In this respect NSW is simply following the lead of the Federal Government whose scheme has the same deficiencies.The Feds followed Western Australia where the Government is at least now in post election mode talking of legislation for a proper register- whatever that might mean.

As Professor John Warhurst of ANU and author of Behind Closed Doors: Politics, Scandals and the Lobbying Industry UNSW Press 2007) pointed out in Eureka Street in November the distinction between representatives engaged to lobby (who are subject to some regulation) and an organisation that employs staff to do the same thing directly (who aren't subject to any) is untenable.
"What applies to one should apply to the other if the public are to have confidence in a relatively transparent level playing field in dealings with government."
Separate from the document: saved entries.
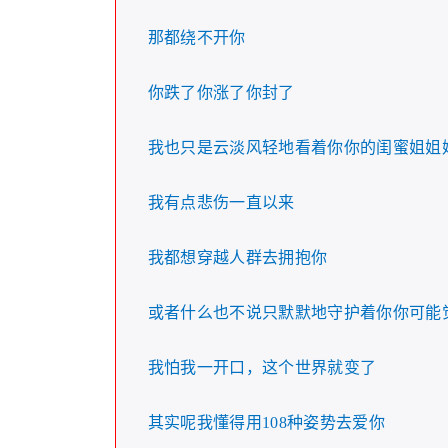
那都绕不开你
你跌了你涨了你封了
我也只是云淡风轻地看着你你的闺蜜姐姐
我有点悲伤一直以来
我都想穿越人群去拥抱你
或者什么也不说只默默地守护着你你可能
我怕我一开口，这个世界就变了
其实呢我懂得用108种姿势去爱你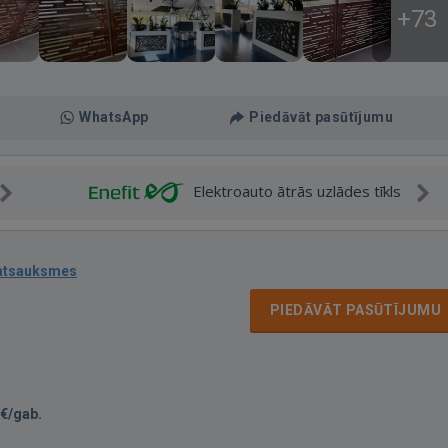
+73
WhatsApp
Piedāvāt pasūtījumu
Elektroauto ātrās uzlādes tīkls
atsauksmes
PIEDĀVĀT PASŪTĪJUMU
€/gab.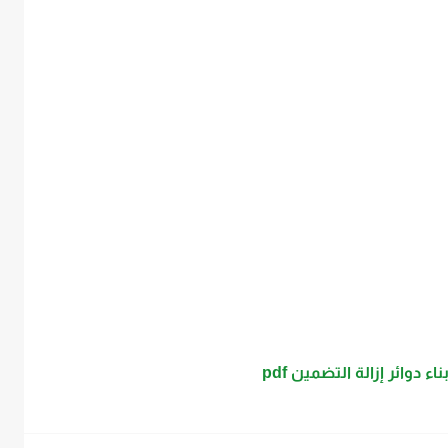
ء دوائر إزالة التضمين pdf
Warhurst was commenting about the move by David Epstein last year from a position as the Prime Minister's closest adviser to head of government relations for Qantas:
"The appointment breaches the spirit if not the letter of the Lobbying Code of Conduct and makes a mockery of the intentions of the scheme to calm popular concerns after the squalid Burke affair in Western Australia. It clearly allows a situation where big corporate money is allowed to buy special access to government. Epstein has not been offered this job because of his 'good looks' or even his undoubted generic skills and broad experience, but because he is an insider. He not only knows how the Rudd government works at the highest level but also how the levers of government can be pulled. The unfortunate consequence is to reinforce once again the widespread popular belief that Australian democracy is not played on a level field."
Epstein was a lobbyist in the "hired gun" sense before he joined Rudd's team and in the US would now fall foul of a new Obama order both in coming in, and going out of government:
"If you are a lobbyist entering my administration, you will not be able to work on matters you lobbied on or in the agencies you lobbied during the previous two years. When you leave government, you will not be able to lobby my administration for as long as I am president."
Registration of lobbyists-even a comprehensive scheme- is a small step forward (30,000 are registered in Washington and that doesn't seem to have fixed much), but in many areas associated with guarding against undue or improper influence, we're miles behind best practice standards such as publicly available information about what contacts lobbyists have with government, bans on gifts and political donations, and post separation employment. In NSW despite an ICAC recommendation in 2004 there is still no cooling-off period when a minister leaves office- resigning Premier Bob Carr's almost immediate move to Macquarie Bank setting the bar at a depressingly low but still within the law level.